All entries must be given again in full, exactly as they were supplied.

## Material supplied

--------------------------------------------------

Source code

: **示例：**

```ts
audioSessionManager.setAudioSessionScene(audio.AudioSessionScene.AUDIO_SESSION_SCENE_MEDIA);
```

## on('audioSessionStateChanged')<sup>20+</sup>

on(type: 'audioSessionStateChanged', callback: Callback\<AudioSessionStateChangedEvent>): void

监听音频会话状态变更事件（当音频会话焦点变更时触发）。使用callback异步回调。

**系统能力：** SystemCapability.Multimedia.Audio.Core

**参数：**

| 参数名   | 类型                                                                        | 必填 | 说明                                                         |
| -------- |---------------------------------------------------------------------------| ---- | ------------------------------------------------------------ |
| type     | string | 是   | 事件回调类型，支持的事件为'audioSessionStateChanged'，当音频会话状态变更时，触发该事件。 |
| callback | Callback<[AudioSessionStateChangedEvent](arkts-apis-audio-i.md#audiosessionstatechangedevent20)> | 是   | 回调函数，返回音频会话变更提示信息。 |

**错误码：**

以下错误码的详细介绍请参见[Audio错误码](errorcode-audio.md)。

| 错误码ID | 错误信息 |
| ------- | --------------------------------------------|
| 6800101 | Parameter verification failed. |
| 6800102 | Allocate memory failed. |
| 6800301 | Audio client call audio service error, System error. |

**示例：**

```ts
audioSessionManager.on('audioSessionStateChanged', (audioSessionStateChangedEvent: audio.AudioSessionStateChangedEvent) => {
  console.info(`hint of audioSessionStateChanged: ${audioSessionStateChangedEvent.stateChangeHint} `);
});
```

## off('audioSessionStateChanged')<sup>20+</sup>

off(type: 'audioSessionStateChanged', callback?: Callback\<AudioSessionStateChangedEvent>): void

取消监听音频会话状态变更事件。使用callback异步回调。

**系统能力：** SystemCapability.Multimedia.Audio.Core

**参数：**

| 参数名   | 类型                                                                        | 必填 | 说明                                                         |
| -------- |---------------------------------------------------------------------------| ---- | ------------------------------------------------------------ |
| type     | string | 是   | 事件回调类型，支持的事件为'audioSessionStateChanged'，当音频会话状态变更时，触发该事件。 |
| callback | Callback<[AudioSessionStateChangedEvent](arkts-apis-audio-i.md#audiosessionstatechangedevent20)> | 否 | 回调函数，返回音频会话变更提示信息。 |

--------------------------------------------------

## Exercise answer
Source code

: **示例：**

```ts
audioSessionManager.setAudioSessionScene(audio.AudioSessionScene.AUDIO_SESSION_SCENE_MEDIA);
```

## on('audioSessionStateChanged')<sup>20+</sup>

on(type: 'audioSessionStateChanged', callback: Callback\<AudioSessionStateChangedEvent>): void

监听音频会话状态变更事件（当音频会话焦点变更时触发）。使用callback异步回调。

**系统能力：** SystemCapability.Multimedia.Audio.Core

**参数：**

| 参数名   | 类型                                                                        | 必填 | 说明                                                         |
| -------- |---------------------------------------------------------------------------| ---- | ------------------------------------------------------------ |
| type     | string | 是   | 事件回调类型，支持的事件为'audioSessionStateChanged'，当音频会话状态变更时，触发该事件。 |
| callback | Callback<[AudioSessionStateChangedEvent](arkts-apis-audio-i.md#audiosessionstatechangedevent20)> | 是   | 回调函数，返回音频会话变更提示信息。 |

**错误码：**

以下错误码的详细介绍请参见[Audio错误码](errorcode-audio.md)。

| 错误码ID | 错误信息 |
| ------- | --------------------------------------------|
| 6800101 | Parameter verification failed. |
| 6800102 | Allocate memory failed. |
| 6800301 | Audio client call audio service error, System error. |

**示例：**

```ts
audioSessionManager.on('audioSessionStateChanged', (audioSessionStateChangedEvent: audio.AudioSessionStateChangedEvent) => {
  console.info(`hint of audioSessionStateChanged: ${audioSessionStateChangedEvent.stateChangeHint} `);
});
```

## off('audioSessionStateChanged')<sup>20+</sup>

off(type: 'audioSessionStateChanged', callback?: Callback\<AudioSessionStateChangedEvent>): void

取消监听音频会话状态变更事件。使用callback异步回调。

**系统能力：** SystemCapability.Multimedia.Audio.Core

**参数：**

| 参数名   | 类型                                                                        | 必填 | 说明                                                         |
| -------- |---------------------------------------------------------------------------| ---- | ------------------------------------------------------------ |
| type     | string | 是   | 事件回调类型，支持的事件为'audioSessionStateChanged'，当音频会话状态变更时，触发该事件。 |
| callback | Callback<[AudioSessionStateChangedEvent](arkts-apis-audio-i.md#audiosessionstatechangedevent20)> | 否 | 回调函数，返回音频会话变更提示信息。 |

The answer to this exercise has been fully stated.